Risco estimado em T2 da doença entre aqueles classificados como expostos em T0: 20%
(ou seja, risco verdadeiro nos expostos) ´ 950 (ou seja, 1200-250)+ 10%
(ou seja, risco verdadeiro em não expostos) ´ 250 = (190+25)/1200 = 17.9%
Risco estimado em T2 de doença entre aqueles classificados como não expostos em
T0: 20% (ou seja, risco verdadeiro nos expostos) ´ 150 +10%
(ou seja, risco verdadeiro em não expostos) ´ 600 (ou seja, 750-150) = (30+60)/750 = 12%
Taxa de risco estimada = 17.9% / 12% = 1.49
A classificação incorreta depende, neste exemplo, do desenho do estudo e das características da população, e não das limitações técnicas da medição da exposição. O efeito da classificação incorreta é tal que a razão “verdadeira” de 2.0 entre o risco cumulativo entre pessoas expostas e não expostas torna-se uma razão “observada” de 1.49 (tabela 1). Essa subestimação da razão de risco decorre de uma “indefinição” da relação entre exposição e doença, que ocorre quando a classificação incorreta da exposição, como neste caso, é distribuída uniformemente de acordo com a doença ou estado de saúde (ou seja, a medição da exposição é não influenciada pelo fato de a pessoa sofrer ou não da doença que estamos estudando).

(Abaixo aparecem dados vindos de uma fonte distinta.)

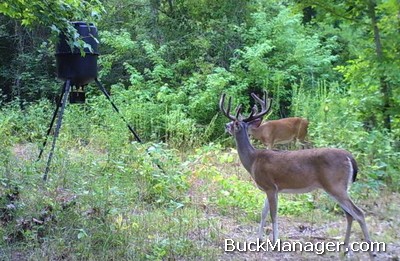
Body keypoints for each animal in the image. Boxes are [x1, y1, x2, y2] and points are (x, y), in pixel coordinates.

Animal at [220, 91, 374, 258]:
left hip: (335, 185)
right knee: (349, 214)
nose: (226, 125)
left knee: (359, 213)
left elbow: (273, 214)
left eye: (235, 123)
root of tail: (349, 157)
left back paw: (371, 252)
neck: (253, 160)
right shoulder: (273, 189)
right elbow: (263, 213)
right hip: (338, 187)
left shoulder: (270, 186)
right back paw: (345, 249)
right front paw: (259, 240)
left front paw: (275, 243)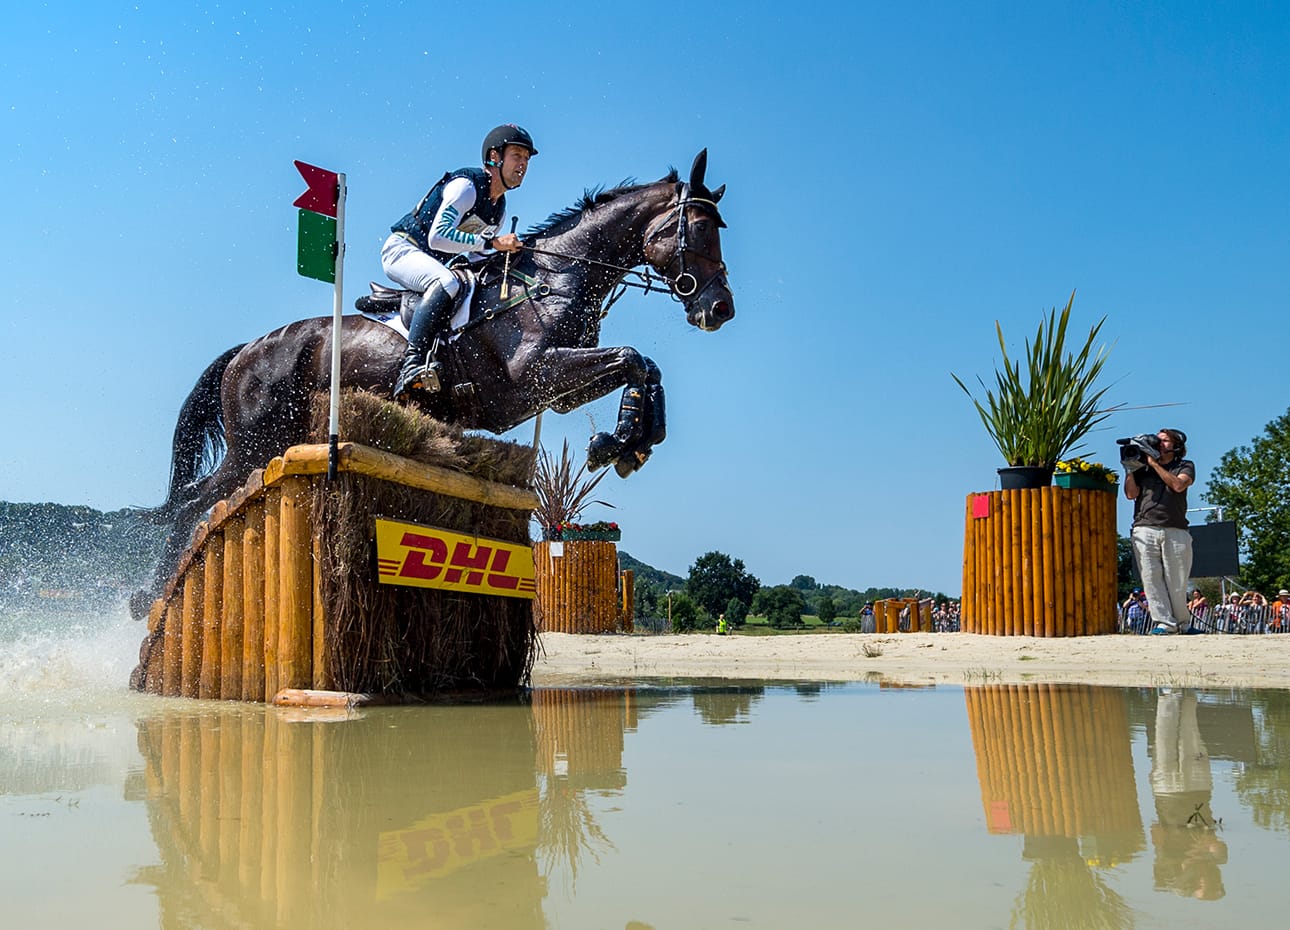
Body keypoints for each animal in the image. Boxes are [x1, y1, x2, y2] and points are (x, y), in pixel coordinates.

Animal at [141, 148, 737, 606]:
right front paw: (619, 441)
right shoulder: (535, 373)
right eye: (700, 229)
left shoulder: (557, 391)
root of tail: (248, 349)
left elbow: (642, 365)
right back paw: (144, 598)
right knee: (192, 504)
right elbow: (633, 358)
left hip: (271, 442)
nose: (720, 309)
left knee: (194, 503)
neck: (557, 275)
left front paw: (629, 442)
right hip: (254, 443)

Por outro lado, pode ocorrer subestimação ou superestimação da associação de interesse quando a classificação incorreta da exposição não é distribuída uniformemente pelo resultado de interesse. No exemplo, podemos ter viés, e não apenas uma indefinição da relação etiológica, se a classificação da exposição depender da doença ou do estado de saúde dos trabalhadores. Isso pode ocorrer, por exemplo, se decidirmos coletar amostras biológicas de um grupo de trabalhadores expostos e de um grupo de trabalhadores não expostos, a fim de identificar precocemente alterações relacionadas à exposição no trabalho. As amostras dos trabalhadores expostos podem então ser analisadas de forma mais precisa do que as amostras dos não expostos; a curiosidade científica pode levar o pesquisador a medir biomarcadores adicionais entre as pessoas expostas (incluindo, por exemplo, adutos de DNA em linfócitos ou marcadores urinários de dano oxidativo ao DNA), na suposição de que essas pessoas são cientificamente “mais interessantes”. Esta é uma atitude bastante comum que, no entanto, pode levar a sérios vieses.